┌────────
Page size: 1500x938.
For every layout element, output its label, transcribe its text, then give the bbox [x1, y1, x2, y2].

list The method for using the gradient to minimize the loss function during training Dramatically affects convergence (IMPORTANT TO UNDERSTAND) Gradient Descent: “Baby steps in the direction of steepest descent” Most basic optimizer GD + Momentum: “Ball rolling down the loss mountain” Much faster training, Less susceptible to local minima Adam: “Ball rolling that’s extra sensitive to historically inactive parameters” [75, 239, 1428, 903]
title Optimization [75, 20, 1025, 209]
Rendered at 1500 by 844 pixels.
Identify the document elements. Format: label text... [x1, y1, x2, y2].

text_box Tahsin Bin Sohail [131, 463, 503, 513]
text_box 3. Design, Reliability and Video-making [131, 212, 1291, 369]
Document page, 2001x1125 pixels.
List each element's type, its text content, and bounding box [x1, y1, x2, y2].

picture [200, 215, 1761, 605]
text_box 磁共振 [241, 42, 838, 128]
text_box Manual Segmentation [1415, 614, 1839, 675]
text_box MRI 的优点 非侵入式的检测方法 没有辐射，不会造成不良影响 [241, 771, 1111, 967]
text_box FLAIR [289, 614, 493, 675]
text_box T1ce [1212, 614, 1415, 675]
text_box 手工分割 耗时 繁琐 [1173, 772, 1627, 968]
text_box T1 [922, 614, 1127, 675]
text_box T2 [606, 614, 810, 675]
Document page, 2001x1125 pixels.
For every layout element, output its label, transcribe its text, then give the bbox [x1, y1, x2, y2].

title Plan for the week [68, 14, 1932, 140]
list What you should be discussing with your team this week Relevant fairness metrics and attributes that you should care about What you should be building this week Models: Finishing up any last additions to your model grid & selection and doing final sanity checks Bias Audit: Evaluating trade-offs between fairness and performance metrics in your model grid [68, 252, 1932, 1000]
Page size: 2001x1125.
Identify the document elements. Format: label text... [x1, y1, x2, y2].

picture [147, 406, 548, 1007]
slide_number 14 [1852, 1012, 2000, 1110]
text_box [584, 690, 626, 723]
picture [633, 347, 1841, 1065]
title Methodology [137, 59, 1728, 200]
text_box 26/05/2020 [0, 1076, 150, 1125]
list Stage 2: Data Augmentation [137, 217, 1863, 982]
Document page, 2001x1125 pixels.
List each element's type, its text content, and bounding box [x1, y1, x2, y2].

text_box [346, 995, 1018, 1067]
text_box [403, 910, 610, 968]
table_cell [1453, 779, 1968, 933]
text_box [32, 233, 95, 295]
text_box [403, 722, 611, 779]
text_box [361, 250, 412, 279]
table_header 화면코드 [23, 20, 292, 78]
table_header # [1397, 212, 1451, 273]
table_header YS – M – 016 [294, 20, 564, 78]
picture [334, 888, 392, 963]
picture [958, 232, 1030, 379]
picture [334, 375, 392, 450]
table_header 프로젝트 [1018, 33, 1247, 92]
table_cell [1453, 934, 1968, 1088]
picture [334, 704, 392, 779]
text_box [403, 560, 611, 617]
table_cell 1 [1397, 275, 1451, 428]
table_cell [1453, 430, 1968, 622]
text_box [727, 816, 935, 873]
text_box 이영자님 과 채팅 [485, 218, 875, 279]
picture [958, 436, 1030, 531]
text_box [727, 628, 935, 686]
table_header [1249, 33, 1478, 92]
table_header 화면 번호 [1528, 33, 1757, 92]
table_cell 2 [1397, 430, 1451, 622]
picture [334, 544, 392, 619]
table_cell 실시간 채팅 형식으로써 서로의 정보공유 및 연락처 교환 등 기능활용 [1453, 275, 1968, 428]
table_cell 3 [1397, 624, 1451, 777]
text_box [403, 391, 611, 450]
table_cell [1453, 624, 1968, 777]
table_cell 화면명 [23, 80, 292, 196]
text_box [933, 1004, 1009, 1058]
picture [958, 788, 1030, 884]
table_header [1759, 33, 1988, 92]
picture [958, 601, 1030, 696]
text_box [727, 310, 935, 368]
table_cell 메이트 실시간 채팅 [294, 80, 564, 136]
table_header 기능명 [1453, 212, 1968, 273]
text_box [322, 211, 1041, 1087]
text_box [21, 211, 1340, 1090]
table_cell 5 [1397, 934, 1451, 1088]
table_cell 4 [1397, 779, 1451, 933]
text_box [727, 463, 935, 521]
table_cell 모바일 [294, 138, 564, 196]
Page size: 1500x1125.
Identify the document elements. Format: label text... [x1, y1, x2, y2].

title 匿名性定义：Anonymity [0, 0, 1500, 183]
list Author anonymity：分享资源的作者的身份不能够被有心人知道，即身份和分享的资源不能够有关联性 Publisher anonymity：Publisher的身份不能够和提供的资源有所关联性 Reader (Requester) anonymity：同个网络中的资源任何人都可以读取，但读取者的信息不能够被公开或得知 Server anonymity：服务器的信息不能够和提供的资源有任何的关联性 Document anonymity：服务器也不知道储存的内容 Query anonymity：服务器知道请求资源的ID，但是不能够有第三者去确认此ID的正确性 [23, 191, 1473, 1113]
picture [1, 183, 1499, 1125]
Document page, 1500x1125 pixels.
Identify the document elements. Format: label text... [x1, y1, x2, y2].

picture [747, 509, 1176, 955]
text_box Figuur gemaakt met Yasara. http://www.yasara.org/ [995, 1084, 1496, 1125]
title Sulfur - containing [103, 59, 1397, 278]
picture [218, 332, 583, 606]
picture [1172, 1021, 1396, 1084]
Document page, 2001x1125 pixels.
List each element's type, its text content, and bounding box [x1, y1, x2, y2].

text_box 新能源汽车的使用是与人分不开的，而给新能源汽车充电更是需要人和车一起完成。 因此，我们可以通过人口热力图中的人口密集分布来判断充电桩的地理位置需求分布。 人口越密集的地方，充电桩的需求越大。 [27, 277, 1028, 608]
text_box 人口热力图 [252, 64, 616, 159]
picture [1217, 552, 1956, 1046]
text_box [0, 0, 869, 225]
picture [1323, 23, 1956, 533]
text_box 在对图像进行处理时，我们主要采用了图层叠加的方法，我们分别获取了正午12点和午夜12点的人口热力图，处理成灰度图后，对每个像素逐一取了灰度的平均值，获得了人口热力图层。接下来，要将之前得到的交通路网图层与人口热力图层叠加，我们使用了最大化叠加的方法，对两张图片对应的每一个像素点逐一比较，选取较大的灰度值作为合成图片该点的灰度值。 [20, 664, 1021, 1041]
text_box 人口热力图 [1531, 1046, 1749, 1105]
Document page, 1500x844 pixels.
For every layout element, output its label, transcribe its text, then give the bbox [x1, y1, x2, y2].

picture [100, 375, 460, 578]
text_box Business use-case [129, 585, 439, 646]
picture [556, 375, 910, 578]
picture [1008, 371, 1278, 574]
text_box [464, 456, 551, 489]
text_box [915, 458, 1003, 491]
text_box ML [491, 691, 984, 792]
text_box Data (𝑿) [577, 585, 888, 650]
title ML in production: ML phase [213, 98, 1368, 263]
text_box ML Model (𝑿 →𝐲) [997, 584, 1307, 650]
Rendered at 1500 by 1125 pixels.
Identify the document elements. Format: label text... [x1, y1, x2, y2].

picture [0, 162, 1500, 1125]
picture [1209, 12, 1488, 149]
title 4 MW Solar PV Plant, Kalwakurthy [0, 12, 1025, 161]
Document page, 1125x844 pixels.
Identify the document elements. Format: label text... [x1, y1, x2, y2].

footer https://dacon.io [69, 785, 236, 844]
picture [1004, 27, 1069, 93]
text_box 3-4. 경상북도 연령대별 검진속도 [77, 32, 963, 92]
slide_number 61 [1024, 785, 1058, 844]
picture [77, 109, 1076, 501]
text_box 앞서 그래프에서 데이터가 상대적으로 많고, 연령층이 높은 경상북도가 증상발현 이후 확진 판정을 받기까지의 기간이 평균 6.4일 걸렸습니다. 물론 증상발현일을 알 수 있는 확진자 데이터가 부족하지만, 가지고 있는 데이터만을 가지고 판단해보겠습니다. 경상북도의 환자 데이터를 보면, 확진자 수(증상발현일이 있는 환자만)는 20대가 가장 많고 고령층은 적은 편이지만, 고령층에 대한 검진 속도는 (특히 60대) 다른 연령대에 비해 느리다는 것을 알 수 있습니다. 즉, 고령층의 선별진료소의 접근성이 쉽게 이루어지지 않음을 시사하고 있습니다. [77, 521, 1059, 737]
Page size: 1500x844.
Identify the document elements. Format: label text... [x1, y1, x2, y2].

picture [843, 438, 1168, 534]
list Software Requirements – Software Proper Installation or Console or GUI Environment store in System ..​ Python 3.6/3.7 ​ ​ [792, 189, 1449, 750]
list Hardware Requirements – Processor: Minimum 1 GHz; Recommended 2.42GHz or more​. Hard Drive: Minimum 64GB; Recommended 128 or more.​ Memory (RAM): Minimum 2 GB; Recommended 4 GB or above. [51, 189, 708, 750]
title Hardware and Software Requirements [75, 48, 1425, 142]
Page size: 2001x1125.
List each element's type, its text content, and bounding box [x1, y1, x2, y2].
└────────
● WHAT TO WORK ON: What lines above hold the word "Rendered"? Pull each one out.

● TASK OUTPUT:
Rendered at 1500 by 844 pixels.
Rendered at 1500 by 1125 pixels.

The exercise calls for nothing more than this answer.